Meaningful Election Audits

WHAT DOES IT MEAN TO “AUDIT” ELECTIONS?

Experts have long recommended that all computerized elections should be audited before the winner is certified to ensure the results are correct. This entails using statistical models to retrieve a small sample of paper ballots that are examined by hand to ensure the machines recorded and counted the votes correctly. If discrepancies are discovered the audit can be escalated to a full hand count and the hand count of the paper ballots becomes the official result.

Optical scan vote-counting systems and Direct Recording Electronic (DRE) machines have known error rates and security vulnerabilities that warrant meaningful procedures to check the accuracy of the vote count.

Reviewing paper records is the only way to ensure that the audit is independent of the original tabulation system.

DON'T WE ALREADY AUDIT OUR ELECTIONS?

Less than a quarter of states do a post-election audit that manually examines the paper ballots which could catch an error in the election results. Only two states currently conduct post-election audits that use statistics to provide reliable evidence that the election results are correct. 

While all states conduct post-election "ballot reconciliation" which determines if the number of voters checked in matches the number of ballots cast, this procedure provides no evidence that the votes were not altered. Furthermore, in some states there is no remediation if the number of ballots and voters don’t match.

A properly designed post-election audit can find counting errors, correct them, deter fraud, provide data for continuous improvement in election administration, and promote public confidence in elections.

Election audits should be:

  • Consequential: Designed to catch and reverse an incorrect election outcome.

  • Timely: Conducted before official results are certified.
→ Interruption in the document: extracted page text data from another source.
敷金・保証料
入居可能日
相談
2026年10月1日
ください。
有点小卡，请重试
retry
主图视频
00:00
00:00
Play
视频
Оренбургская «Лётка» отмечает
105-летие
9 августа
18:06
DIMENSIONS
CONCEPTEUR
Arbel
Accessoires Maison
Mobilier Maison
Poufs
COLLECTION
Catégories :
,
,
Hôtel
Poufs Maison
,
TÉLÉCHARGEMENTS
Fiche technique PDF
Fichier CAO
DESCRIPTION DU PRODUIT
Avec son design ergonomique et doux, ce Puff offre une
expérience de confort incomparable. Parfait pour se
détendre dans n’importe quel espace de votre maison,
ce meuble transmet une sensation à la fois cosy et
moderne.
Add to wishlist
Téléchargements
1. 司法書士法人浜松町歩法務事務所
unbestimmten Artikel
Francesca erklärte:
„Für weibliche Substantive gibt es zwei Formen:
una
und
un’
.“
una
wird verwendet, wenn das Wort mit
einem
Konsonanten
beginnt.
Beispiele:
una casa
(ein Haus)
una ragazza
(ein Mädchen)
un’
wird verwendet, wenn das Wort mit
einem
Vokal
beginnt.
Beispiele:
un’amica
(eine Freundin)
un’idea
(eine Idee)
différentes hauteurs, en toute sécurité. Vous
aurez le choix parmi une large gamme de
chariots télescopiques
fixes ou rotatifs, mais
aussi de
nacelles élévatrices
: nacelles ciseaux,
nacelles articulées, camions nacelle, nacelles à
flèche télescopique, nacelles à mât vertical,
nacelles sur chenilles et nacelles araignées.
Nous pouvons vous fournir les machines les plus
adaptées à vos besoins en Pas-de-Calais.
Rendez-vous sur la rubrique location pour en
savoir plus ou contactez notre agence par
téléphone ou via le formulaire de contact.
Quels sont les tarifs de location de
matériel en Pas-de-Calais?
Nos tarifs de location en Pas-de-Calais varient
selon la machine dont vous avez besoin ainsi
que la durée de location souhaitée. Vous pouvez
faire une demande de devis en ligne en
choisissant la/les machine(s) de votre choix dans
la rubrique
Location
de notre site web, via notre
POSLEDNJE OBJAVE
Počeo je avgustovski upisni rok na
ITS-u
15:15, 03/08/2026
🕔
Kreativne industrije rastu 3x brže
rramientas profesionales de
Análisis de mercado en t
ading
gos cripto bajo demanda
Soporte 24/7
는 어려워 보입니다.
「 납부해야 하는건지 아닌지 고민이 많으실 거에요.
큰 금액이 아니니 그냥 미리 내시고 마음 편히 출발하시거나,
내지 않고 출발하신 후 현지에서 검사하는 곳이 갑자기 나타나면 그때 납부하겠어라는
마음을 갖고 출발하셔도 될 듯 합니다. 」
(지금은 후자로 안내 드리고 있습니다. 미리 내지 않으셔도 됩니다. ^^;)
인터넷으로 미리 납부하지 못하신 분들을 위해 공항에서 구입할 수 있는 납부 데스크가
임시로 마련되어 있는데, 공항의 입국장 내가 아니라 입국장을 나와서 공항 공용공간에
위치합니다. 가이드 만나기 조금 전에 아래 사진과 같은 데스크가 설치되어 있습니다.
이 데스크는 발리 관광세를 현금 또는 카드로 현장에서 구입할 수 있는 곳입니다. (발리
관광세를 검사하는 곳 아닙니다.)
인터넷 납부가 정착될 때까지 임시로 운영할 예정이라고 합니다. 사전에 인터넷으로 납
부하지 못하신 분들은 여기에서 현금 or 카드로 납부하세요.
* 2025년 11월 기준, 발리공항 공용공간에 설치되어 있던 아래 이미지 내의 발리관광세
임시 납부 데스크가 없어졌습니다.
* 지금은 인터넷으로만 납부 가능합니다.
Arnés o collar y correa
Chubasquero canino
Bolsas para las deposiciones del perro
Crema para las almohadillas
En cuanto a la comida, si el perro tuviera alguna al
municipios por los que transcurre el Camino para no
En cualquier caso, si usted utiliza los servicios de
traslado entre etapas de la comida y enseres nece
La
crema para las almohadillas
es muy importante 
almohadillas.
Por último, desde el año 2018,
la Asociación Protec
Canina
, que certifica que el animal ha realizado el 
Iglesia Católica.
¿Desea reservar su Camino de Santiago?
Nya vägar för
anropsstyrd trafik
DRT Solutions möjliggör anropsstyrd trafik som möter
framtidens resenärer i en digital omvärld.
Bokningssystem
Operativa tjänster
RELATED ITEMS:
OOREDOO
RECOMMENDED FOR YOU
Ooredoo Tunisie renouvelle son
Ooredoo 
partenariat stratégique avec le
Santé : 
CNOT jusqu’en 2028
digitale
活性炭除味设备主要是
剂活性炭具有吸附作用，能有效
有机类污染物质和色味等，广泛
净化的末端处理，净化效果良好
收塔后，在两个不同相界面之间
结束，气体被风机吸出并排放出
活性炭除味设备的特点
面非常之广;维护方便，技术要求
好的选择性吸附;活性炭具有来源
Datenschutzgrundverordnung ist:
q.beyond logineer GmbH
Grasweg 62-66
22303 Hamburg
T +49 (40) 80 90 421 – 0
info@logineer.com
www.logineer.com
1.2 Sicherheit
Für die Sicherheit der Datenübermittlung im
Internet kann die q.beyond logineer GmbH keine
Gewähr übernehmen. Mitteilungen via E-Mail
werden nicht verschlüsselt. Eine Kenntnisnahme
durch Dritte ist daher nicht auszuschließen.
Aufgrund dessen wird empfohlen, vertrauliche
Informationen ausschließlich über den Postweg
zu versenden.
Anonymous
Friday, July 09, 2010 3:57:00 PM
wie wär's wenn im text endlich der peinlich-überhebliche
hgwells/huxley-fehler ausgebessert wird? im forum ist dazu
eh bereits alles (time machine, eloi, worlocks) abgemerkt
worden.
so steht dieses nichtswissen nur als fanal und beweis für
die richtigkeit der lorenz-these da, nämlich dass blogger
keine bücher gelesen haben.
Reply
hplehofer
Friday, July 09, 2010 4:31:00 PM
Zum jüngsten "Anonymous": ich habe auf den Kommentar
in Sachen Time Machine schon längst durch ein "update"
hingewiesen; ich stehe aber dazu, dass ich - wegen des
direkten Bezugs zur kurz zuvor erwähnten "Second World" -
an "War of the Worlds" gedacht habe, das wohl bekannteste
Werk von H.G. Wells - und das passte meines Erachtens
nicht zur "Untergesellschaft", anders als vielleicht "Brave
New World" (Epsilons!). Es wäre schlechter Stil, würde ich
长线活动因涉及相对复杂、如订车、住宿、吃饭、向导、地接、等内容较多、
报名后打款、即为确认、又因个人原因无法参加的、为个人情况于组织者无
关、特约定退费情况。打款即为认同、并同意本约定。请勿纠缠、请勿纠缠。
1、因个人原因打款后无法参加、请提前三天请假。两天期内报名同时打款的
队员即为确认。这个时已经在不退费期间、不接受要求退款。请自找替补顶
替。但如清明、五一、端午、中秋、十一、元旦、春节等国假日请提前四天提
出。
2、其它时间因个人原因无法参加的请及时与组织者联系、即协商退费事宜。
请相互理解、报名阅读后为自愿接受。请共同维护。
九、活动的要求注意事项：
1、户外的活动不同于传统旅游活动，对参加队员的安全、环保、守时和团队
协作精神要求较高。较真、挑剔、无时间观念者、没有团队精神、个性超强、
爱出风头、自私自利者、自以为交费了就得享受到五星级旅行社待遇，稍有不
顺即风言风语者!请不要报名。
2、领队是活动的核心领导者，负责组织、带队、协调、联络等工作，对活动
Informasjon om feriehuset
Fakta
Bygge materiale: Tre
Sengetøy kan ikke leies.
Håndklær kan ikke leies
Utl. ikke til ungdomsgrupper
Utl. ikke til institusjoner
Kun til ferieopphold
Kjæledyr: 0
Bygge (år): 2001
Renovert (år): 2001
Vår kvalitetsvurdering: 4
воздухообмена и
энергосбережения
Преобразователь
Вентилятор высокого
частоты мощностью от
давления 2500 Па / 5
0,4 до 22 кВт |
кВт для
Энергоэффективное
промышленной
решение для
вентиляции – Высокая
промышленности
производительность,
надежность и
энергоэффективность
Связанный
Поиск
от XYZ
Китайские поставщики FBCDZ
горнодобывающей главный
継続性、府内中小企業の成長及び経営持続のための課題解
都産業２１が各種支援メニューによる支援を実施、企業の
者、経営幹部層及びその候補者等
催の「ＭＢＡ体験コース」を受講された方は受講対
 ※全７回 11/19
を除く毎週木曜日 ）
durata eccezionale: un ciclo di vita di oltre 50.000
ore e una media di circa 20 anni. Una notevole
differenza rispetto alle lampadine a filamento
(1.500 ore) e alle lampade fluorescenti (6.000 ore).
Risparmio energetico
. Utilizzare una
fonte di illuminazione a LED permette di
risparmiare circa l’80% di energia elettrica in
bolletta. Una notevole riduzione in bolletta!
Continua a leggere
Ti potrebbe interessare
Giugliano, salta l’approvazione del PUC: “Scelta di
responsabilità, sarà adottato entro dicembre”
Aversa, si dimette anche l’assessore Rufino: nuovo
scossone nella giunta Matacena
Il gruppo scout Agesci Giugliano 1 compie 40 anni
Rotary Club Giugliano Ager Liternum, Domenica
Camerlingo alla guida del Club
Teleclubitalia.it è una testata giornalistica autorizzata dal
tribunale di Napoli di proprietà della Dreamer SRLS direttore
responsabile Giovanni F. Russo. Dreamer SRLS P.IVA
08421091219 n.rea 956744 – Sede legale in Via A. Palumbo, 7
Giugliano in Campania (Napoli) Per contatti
  • Secure: Have procedures that keep the audit trail complete and intact.

  • Paper: Manual inspection of paper ballots or audit logs, not electronic media.

  • Random: A truly random sample of individual ballots.

  • Escalating: Count more ballots until there is strong evidence of a correct outcome.

  • Public: Open to witnesses or broadcast online.

  • Mandatory: Audits must be performed to ensure accuracy and accountability.

How to do a Risk-Limiting Audit


Principles and Best Practices

Researchers affiliated with the electionsudits.org project have identified the following principles:

  1. TRANSPARENCY: Elections belong to the public. The public must be allowed to observe, verify, and point out procedural problems in all phases of the audit without interfering with the process.

  2. INDEPENDENCE: The authority and regulation of post-election audits should be independent of officials who conduct the elections. The actual work of post-election audits may be best performed by the officials who conduct the elections.

  3. PAPER RECORDS: Ideally, post-election audits use hand-to-eye counts of voter-marked, voter-verified paper ballots. Where such paper ballots are not available, other forms of voter-verifiable paper records should be used.

  4. CHAIN OF CUSTODY & BALLOT ACCOUNTING: Robust ballot accounting and secure chain of custody of election materials and equipment are prerequisites for effective post-election audits.

  5. RISK-LIMITING AUDITS: Post-election audits reduce the risk of confirming an incorrect outcome. Audits designed explicitly to limit such risk (risk-limiting audits) have advantages over fixed-percentage or tiered audits, which often count fewer or more ballots than necessary to confirm the outcome.

  6. ADDRESSING DISCREPANCIES and CONTINUING THE AUDIT: When discrepancies are found, additional counting and/or other investigation may be necessary to determine the election outcome or to find the cause of the discrepancies.

  7. COMPREHENSIVE: All jurisdictions and all ballot types, including absentee, mail-in and accepted provisional ballots, should be subject to the selection process.

  8. ADDITIONAL TARGETED SAMPLES: Including a limited number of additional targeted samples of ballots can increase audit effectiveness and public confidence. Such samples may be selected by candidates, issue committees, parties, election administrators, or others as provided by regulation.

  9. BINDING ON OFFICIAL RESULTS: Post-election audits must be completed prior to finalizing official election results and must either verify the outcome or, through a 100 percent recount, correct the outcome.